We know that Google recommends using a 503 server status code for your your website goes offline or down temporarily for less than a day (hours not multiple days). But what if you know your site will be offline for days? John Mueller of Google said try to see if you can upload a static, HTML and temporary version of your site and/or most important web pages.
John said on Twitter "For longer outages, if search is critical for your site, I'd recommend setting up a temporary, static version of your important pages. This helps to keep pages indexed."
If you are planning this, it would be easy to save your web pages as HTML but if the site goes offline in an unplanned event then you need to likely find it on the Wayback Machine to grab a copy of the static HTML to upload to your server.
Here are John's tweets on how to do this:
This is not a step-by-step guide, there are too many options. In general, I'd do this:
— 🍌 John 🍌 (@JohnMu) March 11, 2021
1. Get a hoster where you can put some static HTML files and set the response code for your 404 pages.
2. Make your 404 page return 503.
3. Point your DNS there. You now have 503's everywhere.
8. Go to Search Console, performance report
— 🍌 John 🍌 (@JohnMu) March 11, 2021
9. Download the list of top pages shown
10. Repeat #5-7 for your most important pages (filenames may be a bit tricky to match)
Get the initial, hacky versions up quickly, improve them over time.
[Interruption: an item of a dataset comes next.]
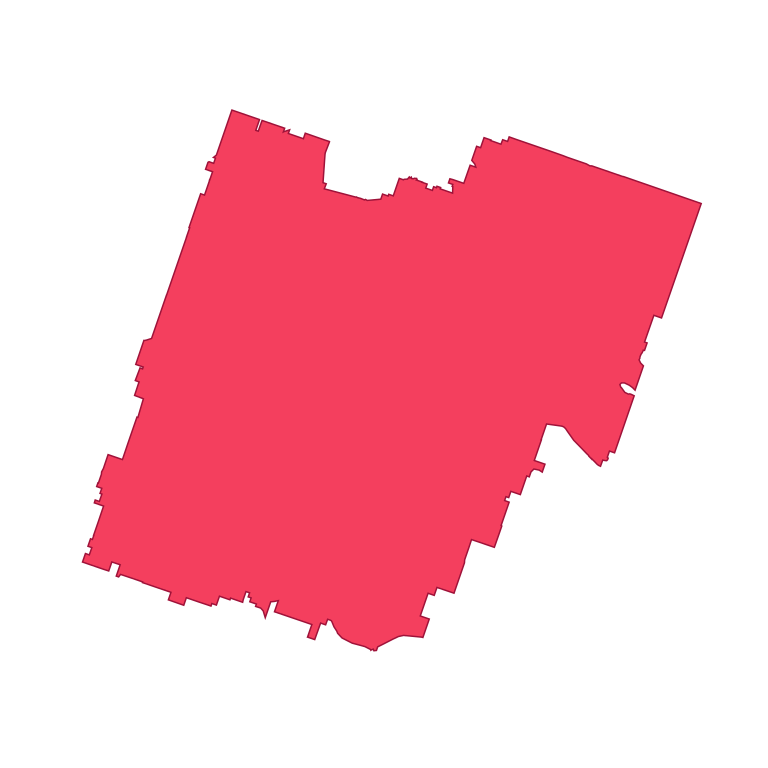 Broomehill-Tambellup, Western Australia, Australia (Albers equal-area conic projection), rotated 289°
{"feature_id": "25037944B2745809655475", "entity_name": "Broomehill-Tambellup", "entity_type": "district", "adm_level": 2, "iso_a3": "AUS", "parent_name": "Australia", "parent_adm1": "Western Australia", "projection": "albers", "projection_center": [117.654, -34.013], "detail": "fine", "context": "isolated", "style": "filled", "palette": "rose", "viewbox_px": 768, "rotation_deg": 289, "n_neighbors": 0, "source": "geoboundaries", "source_scale": "gbopen_adm2", "svg_char_len": 5031}
<svg xmlns="http://www.w3.org/2000/svg" viewBox="0 0 768 768"><g transform="rotate(289 384 384)"><path d="M121.3,156.9L117.5,156.9L117.5,175.3L117.5,179.2L117.6,184.6L127.1,184.6L127.2,193.4L115.2,193.4L115.2,195.9L118.2,196.9L118.3,209.1L118.3,220.3L117.6,220.3L117.7,250.4L113.7,250.4L109.7,250.4L109.6,266.7L117.6,266.7L117.6,266.9L117.6,280.1L117.7,289.7L117.7,292.7L120.4,292.7L120.4,297.5L129.8,297.5L129.8,308.6L131.6,308.6L131.6,321.4L134.5,321.1L142.8,321.1L142.8,324.9L138.5,324.9L138.5,328.0L134.4,328.0L134.4,335.0L131.9,335.0L132.0,340.3L130.2,343.6L124.4,347.8L141.2,347.8L142.7,351.1L142.8,351.3L144.6,354.2L144.8,354.6L133.0,354.6L133.1,386.6L133.1,394.1L120.5,394.1L120.7,394.3L120.2,394.3L119.8,394.4L119.8,401.7L137.3,401.9L137.3,407.2L143.2,407.3L143.2,410.2L143.0,411.3L142.3,412.1L138.1,415.8L134.9,419.9L133.2,421.3L130.2,427.0L128.6,438.3L129.3,447.9L129.5,451.5L128.5,458.5L128.3,458.5L128.6,458.8L129.8,460.1L128.5,461.3L129.6,463.6L133.4,463.6L138.2,468.3L143.4,473.3L146.0,475.8L147.6,477.5L149.9,479.8L151.3,482.1L152.7,484.4L153.2,486.7L153.3,486.9L156.9,501.9L157.0,503.3L157.3,503.3L176.5,503.3L176.5,493.8L196.1,493.8L200.5,493.8L200.5,498.6L200.5,500.3L208.9,500.3L209.0,518.3L230.3,518.3L241.1,518.3L244.0,517.5L257.1,517.5L265.4,517.4L265.5,541.5L279.2,541.6L288.1,541.6L288.3,540.8L288.6,540.8L288.8,540.8L299.5,540.8L313.0,540.8L313.0,540.6L313.1,536.0L317.2,536.0L317.2,538.9L323.8,538.9L323.8,548.9L335.0,548.9L343.5,548.9L343.5,551.6L345.5,551.6L348.7,551.6L352.4,553.4L353.1,558.7L352.2,562.3L360.6,562.3L360.6,551.0L382.4,551.0L382.4,550.7L392.3,550.7L392.9,550.7L394.4,550.7L399.1,550.7L401.2,561.4L401.9,565.0L402.0,565.5L402.0,565.9L402.1,566.2L402.1,566.5L402.0,566.9L402.0,567.2L402.0,567.6L401.9,567.9L401.8,568.2L401.7,568.6L401.6,568.9L401.4,569.2L401.3,569.5L401.1,569.8L401.0,570.1L400.8,570.4L398.7,573.2L392.5,581.8L387.5,591.8L384.1,598.4L383.0,600.8L382.5,601.1L380.6,604.8L380.9,604.8L379.0,608.7L377.6,611.4L377.3,612.1L377.1,612.8L376.9,613.5L376.8,614.4L376.7,615.5L377.5,615.5L383.3,615.6L383.6,618.1L384.0,619.5L385.3,620.1L386.9,620.1L387.4,619.0L394.0,619.0L394.0,624.4L398.1,624.4L413.9,624.4L431.1,624.4L443.6,624.4L450.7,624.4L454.3,624.4L454.7,621.4L454.7,619.6L454.0,618.4L454.5,614.4L457.9,609.6L457.9,609.1L458.1,608.9L460.3,607.2L462.3,608.1L463.3,611.0L462.7,616.4L461.5,620.2L459.9,623.4L467.3,623.4L467.8,623.4L472.1,623.4L485.6,623.4L487.3,619.9L489.9,617.3L490.2,617.3L490.6,617.4L491.1,617.5L491.8,617.5L492.4,617.3L493.0,617.2L493.7,617.2L494.7,617.3L495.5,617.3L496.3,617.5L497.2,617.8L497.8,617.9L498.6,618.0L499.4,618.1L500.1,618.3L500.4,618.2L500.5,618.7L500.5,619.0L500.6,619.4L502.8,619.4L508.5,619.4L508.5,616.7L533.7,616.8L536.8,616.8L536.8,624.9L657.9,625.2L658.0,586.3L658.1,543.0L657.9,541.8L657.9,509.6L657.3,507.6L658.0,503.7L658.0,483.5L658.2,478.9L658.2,478.5L658.3,465.3L658.3,429.0L658.4,421.9L653.6,421.9L653.6,416.7L648.8,416.5L648.9,405.6L649.5,405.7L649.5,398.4L638.9,398.4L638.9,394.2L638.7,394.2L633.4,394.2L624.0,394.2L621.5,398.3L618.9,400.2L618.9,394.2L599.7,394.1L599.7,383.1L599.7,382.7L599.5,379.5L595.1,379.5L595.1,384.1L593.0,384.1L593.0,384.8L586.8,386.7L586.8,384.5L586.8,373.6L588.2,373.6L588.2,369.7L586.7,369.7L586.7,366.7L582.8,366.7L582.8,359.7L587.1,359.7L587.1,354.3L587.4,354.4L587.4,354.0L587.4,348.5L587.9,348.9L589.0,347.9L588.7,347.5L588.6,346.1L587.6,344.8L587.3,343.2L588.5,342.4L587.3,341.5L588.0,340.5L585.4,339.5L584.1,336.4L583.4,335.9L583.4,331.5L583.2,331.5L564.9,331.5L564.9,326.7L563.1,326.7L563.1,320.8L557.7,320.8L553.5,311.5L552.1,308.3L552.5,306.4L551.7,305.6L551.9,301.6L551.6,298.1L551.9,297.2L551.5,296.3L549.4,267.9L549.1,264.5L549.1,264.0L554.5,264.2L554.5,260.8L574.6,255.4L581.8,253.5L582.8,253.3L583.9,253.2L595.4,253.6L595.5,253.4L595.4,248.6L595.5,227.9L589.7,227.9L589.7,212.0L593.6,212.0L590.5,207.9L590.3,207.3L589.9,207.1L589.6,206.8L593.5,206.8L593.5,194.1L593.5,193.8L593.5,182.9L582.1,182.8L582.1,180.2L593.5,180.2L593.5,168.2L593.5,155.3L593.5,151.0L585.1,151.0L564.8,151.0L551.3,151.0L551.2,151.0L545.9,151.0L542.7,149.0L542.7,151.1L537.2,151.1L537.2,146.2L536.3,145.4L528.9,145.4L528.9,152.8L527.5,152.8L520.5,152.8L520.5,152.6L520.0,152.6L520.0,152.8L504.2,152.8L504.2,148.7L498.2,148.7L492.5,148.7L491.4,148.7L483.6,148.7L480.0,148.7L479.2,148.7L468.5,148.7L468.4,148.7L468.4,149.4L458.7,149.4L458.7,149.5L450.7,149.5L438.4,149.5L411.6,149.5L397.0,149.5L397.0,149.4L382.7,149.4L368.4,149.4L351.4,149.4L348.1,145.0L347.0,143.0L347.0,142.8L321.7,142.9L321.7,150.8L319.7,150.8L319.8,148.1L306.3,147.7L306.2,151.8L303.7,151.7L298.2,151.8L292.0,151.9L291.7,161.3L272.3,162.2L272.3,161.2L267.0,161.2L243.6,161.2L227.4,161.3L227.4,146.1L212.8,146.2L208.9,145.6L206.6,146.2L197.4,146.2L197.4,145.7L193.5,145.7L193.5,151.1L188.1,151.1L188.1,153.1L180.3,153.1L180.3,148.7L177.3,148.8L177.3,158.6L161.1,158.7L146.3,158.7L146.3,158.9L142.1,158.9L142.1,156.9L134.2,156.9L134.2,161.0L126.5,161.0L126.5,156.9L121.3,156.9Z" fill="#f43f5e" stroke="#9f1239" stroke-width="1.5"/></g></svg>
This won't work for all site types (JS-sites, complex parameter URLs), but you may still be able to cover critical pages.
— 🍌 John 🍌 (@JohnMu) March 11, 2021
Obviously try to get the whole site back up normally as soon as you can :-)
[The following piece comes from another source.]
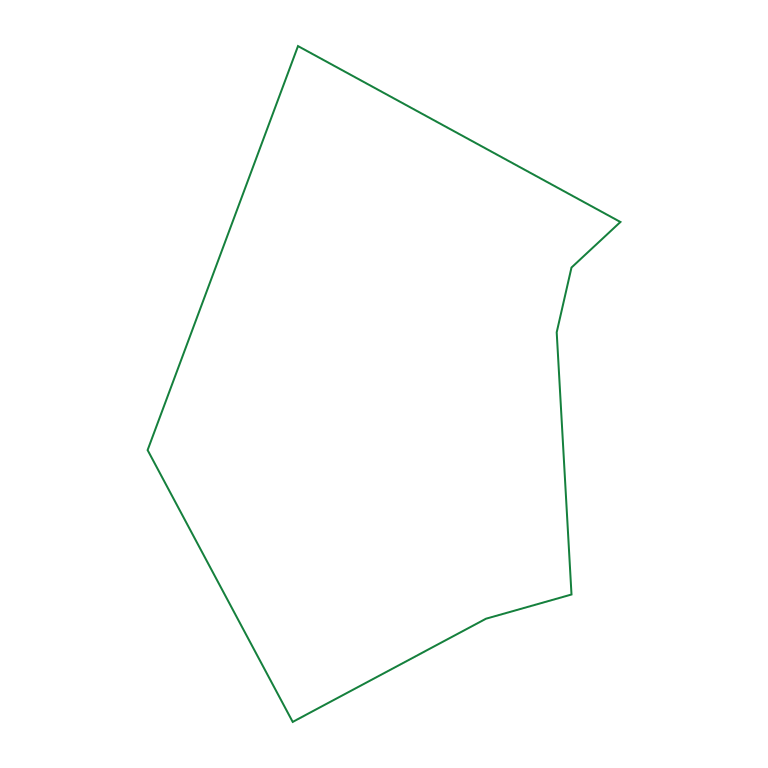 outline of Mandaue
{"feature_id": "PHL-5523", "entity_name": "Mandaue", "entity_type": "Highly Urbanized City", "adm_level": 1, "iso_a3": "PHL", "parent_name": "Philippines", "parent_adm1": "", "projection": "orthographic", "projection_center": [123.958, 10.355], "detail": "fine", "context": "isolated", "style": "outline", "palette": "green", "viewbox_px": 768, "rotation_deg": 0, "n_neighbors": 0, "source": "natural_earth", "source_scale": "10m", "svg_char_len": 234}
<svg xmlns="http://www.w3.org/2000/svg" viewBox="0 0 768 768"><path d="M620.4,222.0L571.5,267.5L556.7,332.3L571.5,594.5L486.0,618.7L292.7,721.9L147.6,450.1L298.0,46.1L620.4,222.0Z" fill="none" stroke="#15803d" stroke-width="2"/></svg>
Good luck! pic.twitter.com/vVOjeZ5yCV
and ... of course the devil's in the details, some of this will be hard, take time. But if your site's going to be down for 1-2 weeks, it's worth trying to tide things over in search, at least for the important pages.
— 🍌 John 🍌 (@JohnMu) March 11, 2021
And, if @internetarchive saves your butt, send them some $$$
Just one side note; Google won't penalize you for cloaking if you use a 503 for Googlebot in these extreme situations:
Technically cloaking, but if this is related to an outage, I don't see an issue with that. You just *must* make sure to resolve it as soon as possible - long-term 503 will remove the pages from the index, and it could be easy to forget about it if users see normal content.